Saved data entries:
● ● ● ● ●

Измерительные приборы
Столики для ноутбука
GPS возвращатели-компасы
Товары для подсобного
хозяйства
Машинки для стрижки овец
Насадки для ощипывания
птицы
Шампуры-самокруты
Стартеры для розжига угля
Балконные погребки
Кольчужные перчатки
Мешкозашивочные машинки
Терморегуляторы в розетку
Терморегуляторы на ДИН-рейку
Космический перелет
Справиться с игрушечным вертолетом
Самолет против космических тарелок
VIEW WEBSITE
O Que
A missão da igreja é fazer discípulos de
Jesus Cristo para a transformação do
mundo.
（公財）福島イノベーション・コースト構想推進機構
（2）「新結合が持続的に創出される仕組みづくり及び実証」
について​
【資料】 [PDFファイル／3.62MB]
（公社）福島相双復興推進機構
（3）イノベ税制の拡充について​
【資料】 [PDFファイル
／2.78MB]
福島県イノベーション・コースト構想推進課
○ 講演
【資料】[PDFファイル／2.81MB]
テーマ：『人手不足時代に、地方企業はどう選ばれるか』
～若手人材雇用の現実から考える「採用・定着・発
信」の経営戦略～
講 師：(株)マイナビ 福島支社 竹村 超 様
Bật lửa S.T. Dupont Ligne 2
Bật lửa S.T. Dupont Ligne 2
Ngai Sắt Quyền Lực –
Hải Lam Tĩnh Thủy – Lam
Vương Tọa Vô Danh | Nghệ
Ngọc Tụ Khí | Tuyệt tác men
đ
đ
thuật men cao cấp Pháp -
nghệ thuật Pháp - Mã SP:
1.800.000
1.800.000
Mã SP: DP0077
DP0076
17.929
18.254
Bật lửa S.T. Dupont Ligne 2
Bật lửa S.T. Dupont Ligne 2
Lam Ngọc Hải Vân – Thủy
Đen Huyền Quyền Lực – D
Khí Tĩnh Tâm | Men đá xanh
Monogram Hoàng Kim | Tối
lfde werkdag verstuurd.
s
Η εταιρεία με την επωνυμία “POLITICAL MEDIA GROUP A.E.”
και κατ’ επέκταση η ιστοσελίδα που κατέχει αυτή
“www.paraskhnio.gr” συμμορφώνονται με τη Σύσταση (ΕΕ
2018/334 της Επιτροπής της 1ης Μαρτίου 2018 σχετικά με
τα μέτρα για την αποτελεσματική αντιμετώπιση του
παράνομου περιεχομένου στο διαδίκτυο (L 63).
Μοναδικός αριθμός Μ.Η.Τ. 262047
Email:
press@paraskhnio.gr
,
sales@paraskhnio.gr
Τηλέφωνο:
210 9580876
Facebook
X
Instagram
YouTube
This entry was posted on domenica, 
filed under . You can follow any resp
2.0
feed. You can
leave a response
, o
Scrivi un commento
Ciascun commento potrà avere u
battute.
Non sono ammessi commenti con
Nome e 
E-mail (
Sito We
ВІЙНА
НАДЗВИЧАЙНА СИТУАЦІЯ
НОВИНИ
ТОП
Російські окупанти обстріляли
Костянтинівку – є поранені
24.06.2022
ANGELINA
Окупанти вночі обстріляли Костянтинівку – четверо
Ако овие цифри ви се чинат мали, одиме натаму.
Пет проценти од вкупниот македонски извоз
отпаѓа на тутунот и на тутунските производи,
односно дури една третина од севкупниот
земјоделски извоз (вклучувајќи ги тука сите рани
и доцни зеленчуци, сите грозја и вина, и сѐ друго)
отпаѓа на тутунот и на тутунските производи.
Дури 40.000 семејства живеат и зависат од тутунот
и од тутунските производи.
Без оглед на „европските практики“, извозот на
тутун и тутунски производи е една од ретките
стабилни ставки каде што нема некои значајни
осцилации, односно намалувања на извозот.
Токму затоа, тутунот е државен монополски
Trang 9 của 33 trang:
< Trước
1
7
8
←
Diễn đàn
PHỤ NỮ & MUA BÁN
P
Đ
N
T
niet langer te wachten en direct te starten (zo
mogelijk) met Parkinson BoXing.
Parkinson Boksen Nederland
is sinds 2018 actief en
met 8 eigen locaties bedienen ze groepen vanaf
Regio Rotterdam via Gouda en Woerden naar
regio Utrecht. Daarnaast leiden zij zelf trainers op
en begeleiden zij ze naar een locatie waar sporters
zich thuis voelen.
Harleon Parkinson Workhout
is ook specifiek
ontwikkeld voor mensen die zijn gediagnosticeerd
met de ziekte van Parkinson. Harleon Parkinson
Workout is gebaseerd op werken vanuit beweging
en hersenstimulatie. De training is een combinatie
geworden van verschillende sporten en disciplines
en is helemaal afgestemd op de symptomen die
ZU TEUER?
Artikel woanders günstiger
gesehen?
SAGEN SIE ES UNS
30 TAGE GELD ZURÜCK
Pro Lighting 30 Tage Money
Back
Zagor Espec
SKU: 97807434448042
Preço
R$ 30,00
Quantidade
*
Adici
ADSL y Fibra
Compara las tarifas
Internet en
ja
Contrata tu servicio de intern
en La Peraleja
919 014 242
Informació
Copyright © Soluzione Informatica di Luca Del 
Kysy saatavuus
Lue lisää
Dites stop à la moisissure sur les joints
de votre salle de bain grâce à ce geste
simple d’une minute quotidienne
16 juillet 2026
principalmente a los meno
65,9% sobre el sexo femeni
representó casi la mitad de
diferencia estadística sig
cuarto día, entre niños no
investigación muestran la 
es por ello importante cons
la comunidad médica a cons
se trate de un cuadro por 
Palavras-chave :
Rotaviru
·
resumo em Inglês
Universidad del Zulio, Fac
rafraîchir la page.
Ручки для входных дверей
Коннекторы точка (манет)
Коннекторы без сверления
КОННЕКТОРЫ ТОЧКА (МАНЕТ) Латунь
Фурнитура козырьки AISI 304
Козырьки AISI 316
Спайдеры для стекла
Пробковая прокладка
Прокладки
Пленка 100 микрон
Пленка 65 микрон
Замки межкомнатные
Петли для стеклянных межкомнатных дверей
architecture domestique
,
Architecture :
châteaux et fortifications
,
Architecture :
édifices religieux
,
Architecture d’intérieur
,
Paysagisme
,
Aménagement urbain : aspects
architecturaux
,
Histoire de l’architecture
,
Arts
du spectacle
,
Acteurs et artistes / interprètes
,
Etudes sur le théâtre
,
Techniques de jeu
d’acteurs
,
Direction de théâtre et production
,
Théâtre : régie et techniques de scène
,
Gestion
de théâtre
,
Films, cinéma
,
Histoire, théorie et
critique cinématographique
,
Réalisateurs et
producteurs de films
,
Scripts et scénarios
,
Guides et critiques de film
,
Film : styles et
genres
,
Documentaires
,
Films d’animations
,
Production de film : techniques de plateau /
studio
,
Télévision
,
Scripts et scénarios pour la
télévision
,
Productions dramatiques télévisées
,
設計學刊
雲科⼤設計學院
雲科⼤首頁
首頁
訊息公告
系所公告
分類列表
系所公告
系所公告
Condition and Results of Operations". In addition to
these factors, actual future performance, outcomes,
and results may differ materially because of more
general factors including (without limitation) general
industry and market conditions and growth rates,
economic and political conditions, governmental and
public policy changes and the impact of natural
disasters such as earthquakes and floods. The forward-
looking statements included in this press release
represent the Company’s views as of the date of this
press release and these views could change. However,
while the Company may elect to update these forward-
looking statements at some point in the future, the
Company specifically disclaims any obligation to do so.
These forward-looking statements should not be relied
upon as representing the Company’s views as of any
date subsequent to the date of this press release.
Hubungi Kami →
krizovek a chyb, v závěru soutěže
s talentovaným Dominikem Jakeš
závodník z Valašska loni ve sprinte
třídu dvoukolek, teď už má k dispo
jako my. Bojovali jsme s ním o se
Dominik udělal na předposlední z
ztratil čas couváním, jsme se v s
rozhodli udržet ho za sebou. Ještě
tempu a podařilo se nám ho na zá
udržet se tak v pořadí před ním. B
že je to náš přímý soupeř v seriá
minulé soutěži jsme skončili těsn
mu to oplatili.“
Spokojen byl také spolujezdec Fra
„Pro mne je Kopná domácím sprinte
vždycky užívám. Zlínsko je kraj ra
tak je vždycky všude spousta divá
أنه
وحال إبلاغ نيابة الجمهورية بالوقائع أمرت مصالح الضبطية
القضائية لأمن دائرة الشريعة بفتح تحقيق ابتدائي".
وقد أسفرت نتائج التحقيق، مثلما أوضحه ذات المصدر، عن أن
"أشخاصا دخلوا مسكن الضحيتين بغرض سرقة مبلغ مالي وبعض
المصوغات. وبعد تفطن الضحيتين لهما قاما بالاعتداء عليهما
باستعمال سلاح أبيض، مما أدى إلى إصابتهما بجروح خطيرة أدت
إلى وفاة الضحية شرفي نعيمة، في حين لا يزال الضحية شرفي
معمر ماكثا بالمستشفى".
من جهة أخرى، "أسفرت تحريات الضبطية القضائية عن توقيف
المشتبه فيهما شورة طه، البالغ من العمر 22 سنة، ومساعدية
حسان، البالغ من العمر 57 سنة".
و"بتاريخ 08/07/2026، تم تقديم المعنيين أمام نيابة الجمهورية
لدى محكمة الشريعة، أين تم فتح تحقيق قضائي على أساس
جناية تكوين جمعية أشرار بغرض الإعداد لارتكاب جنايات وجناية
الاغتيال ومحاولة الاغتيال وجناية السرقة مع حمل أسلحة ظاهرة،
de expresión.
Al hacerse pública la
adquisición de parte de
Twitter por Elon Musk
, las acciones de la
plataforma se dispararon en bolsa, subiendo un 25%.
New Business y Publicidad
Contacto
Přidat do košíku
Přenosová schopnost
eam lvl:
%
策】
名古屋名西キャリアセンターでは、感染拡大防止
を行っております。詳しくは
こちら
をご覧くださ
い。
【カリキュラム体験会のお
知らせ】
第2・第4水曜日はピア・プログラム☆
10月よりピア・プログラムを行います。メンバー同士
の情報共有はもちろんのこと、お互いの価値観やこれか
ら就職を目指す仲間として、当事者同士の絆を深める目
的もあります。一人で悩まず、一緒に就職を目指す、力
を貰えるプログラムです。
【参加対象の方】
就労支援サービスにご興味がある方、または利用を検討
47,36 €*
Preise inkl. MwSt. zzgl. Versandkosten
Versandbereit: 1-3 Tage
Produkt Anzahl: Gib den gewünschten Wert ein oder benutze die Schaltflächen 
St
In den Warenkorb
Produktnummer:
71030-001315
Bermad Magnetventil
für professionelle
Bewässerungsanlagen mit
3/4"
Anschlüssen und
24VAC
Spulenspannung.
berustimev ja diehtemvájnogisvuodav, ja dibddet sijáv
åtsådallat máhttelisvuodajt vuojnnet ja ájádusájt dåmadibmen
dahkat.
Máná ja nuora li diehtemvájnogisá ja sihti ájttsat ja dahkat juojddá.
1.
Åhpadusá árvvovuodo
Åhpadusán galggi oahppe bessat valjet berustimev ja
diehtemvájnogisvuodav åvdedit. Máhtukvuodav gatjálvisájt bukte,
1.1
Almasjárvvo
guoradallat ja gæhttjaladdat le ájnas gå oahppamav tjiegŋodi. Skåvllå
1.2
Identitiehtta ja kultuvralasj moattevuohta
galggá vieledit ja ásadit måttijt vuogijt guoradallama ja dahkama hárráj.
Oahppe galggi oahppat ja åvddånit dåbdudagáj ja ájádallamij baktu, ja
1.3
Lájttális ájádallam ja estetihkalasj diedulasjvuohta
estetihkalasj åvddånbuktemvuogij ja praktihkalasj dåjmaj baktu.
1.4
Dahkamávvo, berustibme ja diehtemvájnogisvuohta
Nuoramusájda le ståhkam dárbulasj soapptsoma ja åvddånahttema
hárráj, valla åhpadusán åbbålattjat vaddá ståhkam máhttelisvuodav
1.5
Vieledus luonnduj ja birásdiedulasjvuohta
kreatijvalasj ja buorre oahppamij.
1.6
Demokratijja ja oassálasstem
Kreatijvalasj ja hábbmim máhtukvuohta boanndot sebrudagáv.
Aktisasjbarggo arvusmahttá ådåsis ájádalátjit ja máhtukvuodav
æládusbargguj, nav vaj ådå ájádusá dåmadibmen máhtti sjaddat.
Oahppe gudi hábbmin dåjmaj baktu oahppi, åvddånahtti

● ● ● ● ●

§ **ASSIGNMENT**
Rewrite the records from their first line through the line containing "Ngai Sắt Quyền Lực –", inclusive, changing each "Терморегуляторы" to "Термостаты" and leaving everything else as it is.

§ **SOLUTION TO THIS PROBLEM**
Измерительные приборы
Столики для ноутбука
GPS возвращатели-компасы
Товары для подсобного
хозяйства
Машинки для стрижки овец
Насадки для ощипывания
птицы
Шампуры-самокруты
Стартеры для розжига угля
Балконные погребки
Кольчужные перчатки
Мешкозашивочные машинки
Термостаты в розетку
Термостаты на ДИН-рейку
Космический перелет
Справиться с игрушечным вертолетом
Самолет против космических тарелок
VIEW WEBSITE
O Que
A missão da igreja é fazer discípulos de
Jesus Cristo para a transformação do
mundo.
（公財）福島イノベーション・コースト構想推進機構
（2）「新結合が持続的に創出される仕組みづくり及び実証」
について​
【資料】 [PDFファイル／3.62MB]
（公社）福島相双復興推進機構
（3）イノベ税制の拡充について​
【資料】 [PDFファイル
／2.78MB]
福島県イノベーション・コースト構想推進課
○ 講演
【資料】[PDFファイル／2.81MB]
テーマ：『人手不足時代に、地方企業はどう選ばれるか』
～若手人材雇用の現実から考える「採用・定着・発
信」の経営戦略～
講 師：(株)マイナビ 福島支社 竹村 超 様
Bật lửa S.T. Dupont Ligne 2
Bật lửa S.T. Dupont Ligne 2
Ngai Sắt Quyền Lực –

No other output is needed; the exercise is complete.